JOB ITEM. Restate each of the lines below word for word and drop every picture.

(Excerpts from a dataset)
• • •

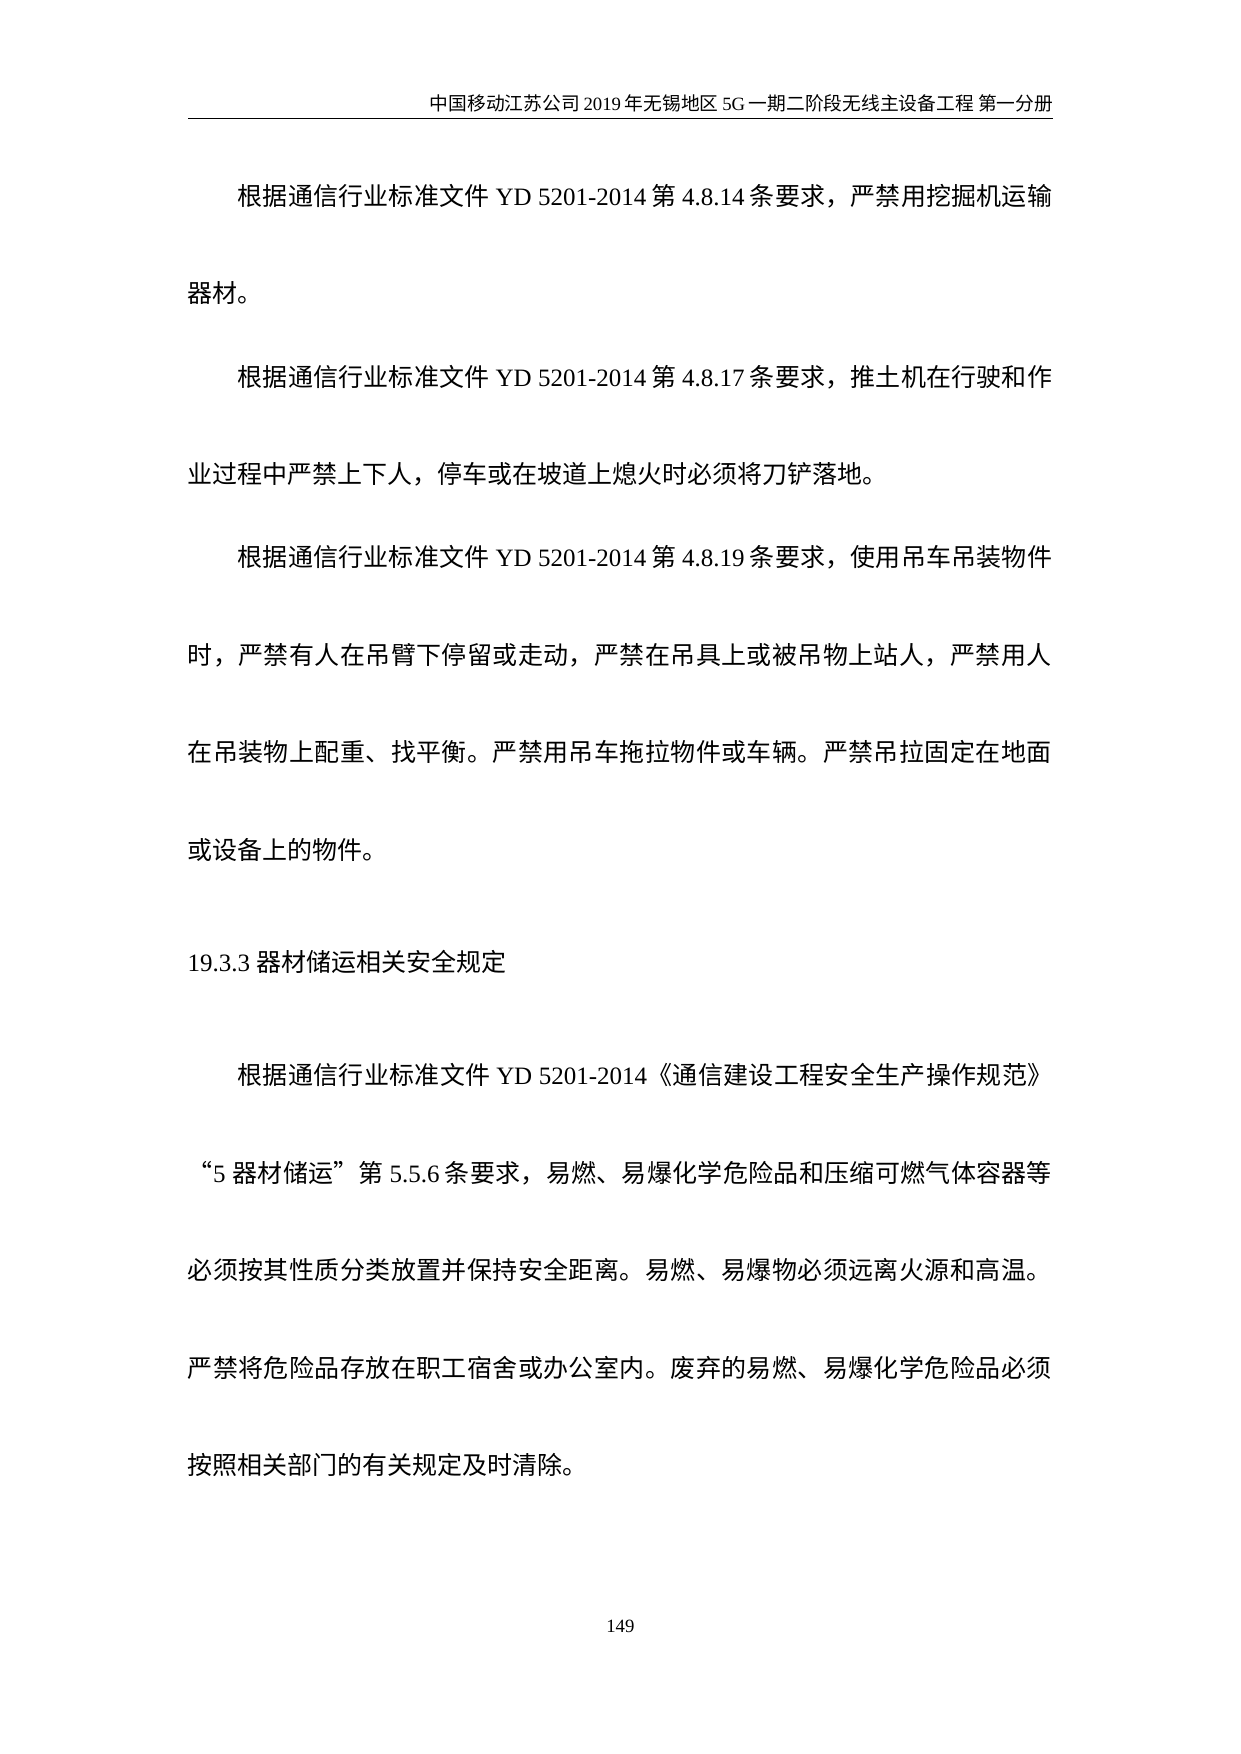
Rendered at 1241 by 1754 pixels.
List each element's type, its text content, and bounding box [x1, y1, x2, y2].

subtitle 器材储运相关安全规定 [187, 928, 1053, 993]
text 根据通信行业标准文件YD 5201-2014《通信建设工程安全生产操作规范》“5 器材储运”第5.5.6条要求，易燃、易爆化学危险品和压缩可燃气体容器等必须按其性质分类放置并保持安全距离。易燃、易爆物必须远离火源和高温。严禁将危险品存放在职工宿舍或办公室内。废弃的易燃、易爆化学危险品必须按照相关部门的有关规定及时清除。 [187, 1041, 1053, 1496]
text 根据通信行业标准文件YD 5201-2014第4.8.14条要求，严禁用挖掘机运输器材。 [187, 162, 1053, 324]
text 根据通信行业标准文件YD 5201-2014第4.8.17条要求，推土机在行驶和作业过程中严禁上下人，停车或在坡道上熄火时必须将刀铲落地。 [187, 343, 1053, 505]
text 根据通信行业标准文件YD 5201-2014第4.8.19条要求，使用吊车吊装物件时，严禁有人在吊臂下停留或走动，严禁在吊具上或被吊物上站人，严禁用人在吊装物上配重、找平衡。严禁用吊车拖拉物件或车辆。严禁吊拉固定在地面或设备上的物件。 [187, 523, 1053, 881]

• • •

ANSWER SECTION.
Rendered at 1241 by 1754 pixels.
List each element's type, its text content, and bounding box [x1, y1, x2, y2].

subtitle 器材储运相关安全规定 [187, 928, 1053, 993]
text 根据通信行业标准文件YD 5201-2014《通信建设工程安全生产操作规范》“5 器材储运”第5.5.6条要求，易燃、易爆化学危险品和压缩可燃气体容器等必须按其性质分类放置并保持安全距离。易燃、易爆物必须远离火源和高温。严禁将危险品存放在职工宿舍或办公室内。废弃的易燃、易爆化学危险品必须按照相关部门的有关规定及时清除。 [187, 1041, 1053, 1496]
text 根据通信行业标准文件YD 5201-2014第4.8.14条要求，严禁用挖掘机运输器材。 [187, 162, 1053, 324]
text 根据通信行业标准文件YD 5201-2014第4.8.17条要求，推土机在行驶和作业过程中严禁上下人，停车或在坡道上熄火时必须将刀铲落地。 [187, 343, 1053, 505]
text 根据通信行业标准文件YD 5201-2014第4.8.19条要求，使用吊车吊装物件时，严禁有人在吊臂下停留或走动，严禁在吊具上或被吊物上站人，严禁用人在吊装物上配重、找平衡。严禁用吊车拖拉物件或车辆。严禁吊拉固定在地面或设备上的物件。 [187, 523, 1053, 881]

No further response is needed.